Stored items from a collection =

---*---

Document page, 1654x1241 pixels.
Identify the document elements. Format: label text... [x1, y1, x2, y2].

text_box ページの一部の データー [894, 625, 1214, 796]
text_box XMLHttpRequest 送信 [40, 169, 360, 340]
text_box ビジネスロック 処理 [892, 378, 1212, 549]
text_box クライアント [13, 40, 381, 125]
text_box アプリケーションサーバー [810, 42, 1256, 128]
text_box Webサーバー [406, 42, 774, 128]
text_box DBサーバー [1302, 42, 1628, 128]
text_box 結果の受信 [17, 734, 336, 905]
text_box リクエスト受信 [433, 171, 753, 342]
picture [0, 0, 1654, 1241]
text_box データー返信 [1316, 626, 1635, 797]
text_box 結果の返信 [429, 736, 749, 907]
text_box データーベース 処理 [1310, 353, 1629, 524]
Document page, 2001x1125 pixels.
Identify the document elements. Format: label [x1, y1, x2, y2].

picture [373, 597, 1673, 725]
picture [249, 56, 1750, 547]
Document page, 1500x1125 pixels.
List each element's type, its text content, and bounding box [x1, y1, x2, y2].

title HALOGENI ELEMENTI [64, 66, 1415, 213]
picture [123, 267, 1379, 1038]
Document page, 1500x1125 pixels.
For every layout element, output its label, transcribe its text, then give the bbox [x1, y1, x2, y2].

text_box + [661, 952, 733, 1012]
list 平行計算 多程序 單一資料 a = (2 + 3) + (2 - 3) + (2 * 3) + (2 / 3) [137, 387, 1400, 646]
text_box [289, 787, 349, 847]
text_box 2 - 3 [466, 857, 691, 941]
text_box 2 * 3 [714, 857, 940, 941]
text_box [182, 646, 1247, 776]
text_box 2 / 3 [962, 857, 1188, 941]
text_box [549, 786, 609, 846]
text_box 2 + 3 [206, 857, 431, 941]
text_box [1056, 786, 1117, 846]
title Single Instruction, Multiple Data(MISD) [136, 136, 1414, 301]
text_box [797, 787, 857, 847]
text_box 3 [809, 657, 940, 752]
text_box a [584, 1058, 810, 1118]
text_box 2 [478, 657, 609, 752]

---*---

WORK TO COMPLETE = Can you convert the entries above into a two-column CSV with the headers "entry_text" and "answer", one row per entry? Put the text and its answer each in a single quoted field, with line breaks replaced by spaces.

CORRECT RESPONSE =
entry_text,answer
"Document page, 1654x1241 pixels. Identify the document elements. Format: label text... [x1, y1, x2, y2].","text_box ページの一部の データー [894, 625, 1214, 796] text_box XMLHttpRequest 送信 [40, 169, 360, 340] text_box ビジネスロック 処理 [892, 378, 1212, 549] text_box クライアント [13, 40, 381, 125] text_box アプリケーションサーバー [810, 42, 1256, 128] text_box Webサーバー [406, 42, 774, 128] text_box DBサーバー [1302, 42, 1628, 128] text_box 結果の受信 [17, 734, 336, 905] text_box リクエスト受信 [433, 171, 753, 342] picture [0, 0, 1654, 1241] text_box データー返信 [1316, 626, 1635, 797] text_box 結果の返信 [429, 736, 749, 907] text_box データーベース 処理 [1310, 353, 1629, 524]"
"Document page, 2001x1125 pixels. Identify the document elements. Format: label [x1, y1, x2, y2].","picture [373, 597, 1673, 725] picture [249, 56, 1750, 547]"
"Document page, 1500x1125 pixels. List each element's type, its text content, and bounding box [x1, y1, x2, y2].","title HALOGENI ELEMENTI [64, 66, 1415, 213] picture [123, 267, 1379, 1038]"
"Document page, 1500x1125 pixels. For every layout element, output its label, transcribe its text, then give the bbox [x1, y1, x2, y2].","text_box + [661, 952, 733, 1012] list 平行計算 多程序 單一資料 a = (2 + 3) + (2 - 3) + (2 * 3) + (2 / 3) [137, 387, 1400, 646] text_box [289, 787, 349, 847] text_box 2 - 3 [466, 857, 691, 941] text_box 2 * 3 [714, 857, 940, 941] text_box [182, 646, 1247, 776] text_box 2 / 3 [962, 857, 1188, 941] text_box [549, 786, 609, 846] text_box 2 + 3 [206, 857, 431, 941] text_box [1056, 786, 1117, 846] title Single Instruction, Multiple Data(MISD) [136, 136, 1414, 301] text_box [797, 787, 857, 847] text_box 3 [809, 657, 940, 752] text_box a [584, 1058, 810, 1118] text_box 2 [478, 657, 609, 752]"